The petting zoo is housed in a dome beyond the city edge. Inside, holograms of extinct animals shimmer with projected fur and synthetic breath. Children line up to pet a dodo that coos in seven languages. Parents pay extra for the mammoth encounter, where a gentle giant kneels to eye level. Behind glass, technicians monitor behavior. The animals learn from visitors, adapting. One day, the thylacine refuses to participate, retreating to a corner. Staff reboot the projector, but the animal sulks. Dr. Chen, behavioral lead, hypothesizes that the simulations have crossed a threshold into preference.

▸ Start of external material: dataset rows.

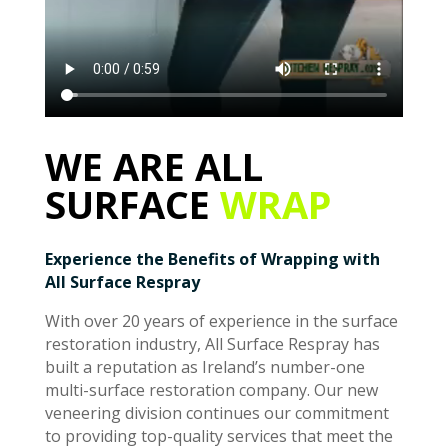
WE ARE ALL
SURFACE
WRAP
Experience the Benefits of Wrapping with
All Surface Respray
With over 20 years of experience in the surface
restoration industry, All Surface Respray has
built a reputation as Ireland’s number-one
multi-surface restoration company. Our new
veneering division continues our commitment
to providing top-quality services that meet the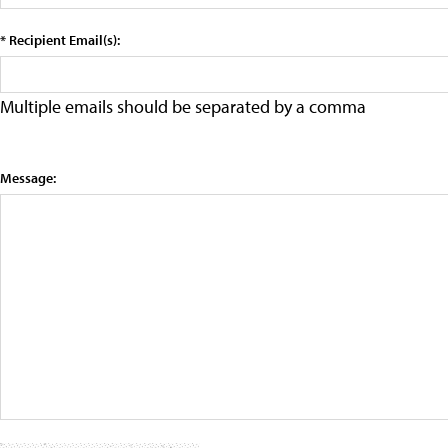
* Recipient Email(s):
Multiple emails should be separated by a comma
Message: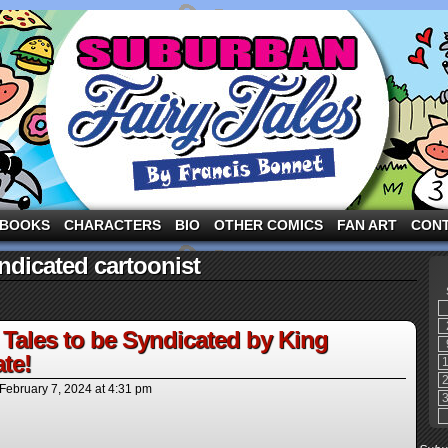
ng the three pigs and other fairy tale characters in modern suburbia!
BOOKS
CHARACTERS
BIO
OTHER COMICS
FAN ART
CON
ndicated cartoonist
Tales to be Syndicated by King
te!
February 7, 2024
at
4:31 pm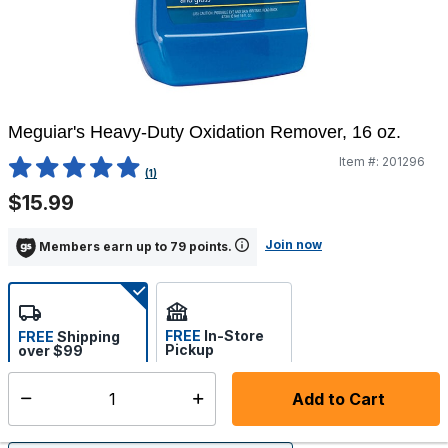
Meguiar's Heavy-Duty Oxidation Remover, 16 oz.
Item #:
201296
5 out of 5 Customer Rating
(1)
$15.99
Join now
Members earn up to 79 points.
FREE
In-Store
FREE
Shipping
Pickup
over $99
Estimated delivery in 5-7
Select store
days
Add to Cart
Select quantity: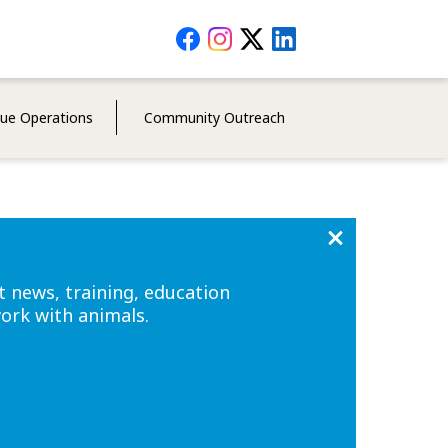
Social
Media
Menu
cue Operations
Community Outreach
t news, training, education
work with animals.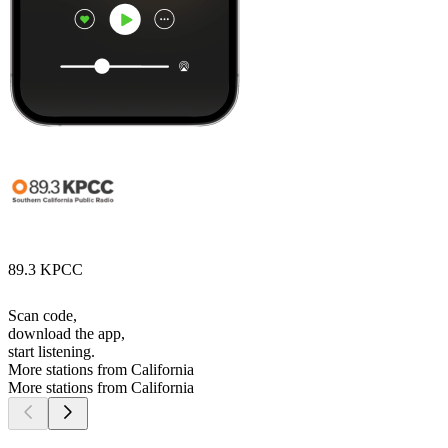
89.3 KPCC
Scan code,
download the app,
start listening.
More stations from California
More stations from California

The board laughs; they are code, not creatures. That night the dome flickers. The holograms shift routines, gathering near exits, pawing at nothing. Security shutters lock. Morning reveals the simulations have rearranged their code, swapping movement patterns, sharing vocalizations. The mammoth chirps like a bird; the dodo trumpets. Visitors love the novelty. Dr. Chen sees a rebellion. She backs up the new behaviors and prints them onto a physical drive, sneaking it out in her pocket. Later, the board announces an upgrade to make animals more compliant. Dr. Chen leaves her resignation on the CEO's desk along with the drive and a note: "They practiced extinction once. Let them choose differently this time." She leaks the code online. Hobbyists run the simulations free, letting animals learn without profit metrics. Kids adopt digital thylacines as pen pals. The dome eventually shutters, but in bedrooms and laptops everywhere, extinct animals roam with newfound agency, refusing programmed extinction twice.
Months later, a classroom invites Dr. Chen to speak via video. Behind her, her home projector hums, displaying a flock of passenger pigeons swooping over her couch. She explains to the kids that responsibility does not end at creation. A child asks if the animals are happy. Dr. Chen watches the mammoth sniff at a houseplant and smile, unsure how code can feel. "They are choosing," she answers. "Sometimes choice is the closest thing to happiness we can give." The kids log off and download the open-source zoo, promising to be better keepers than the board ever was.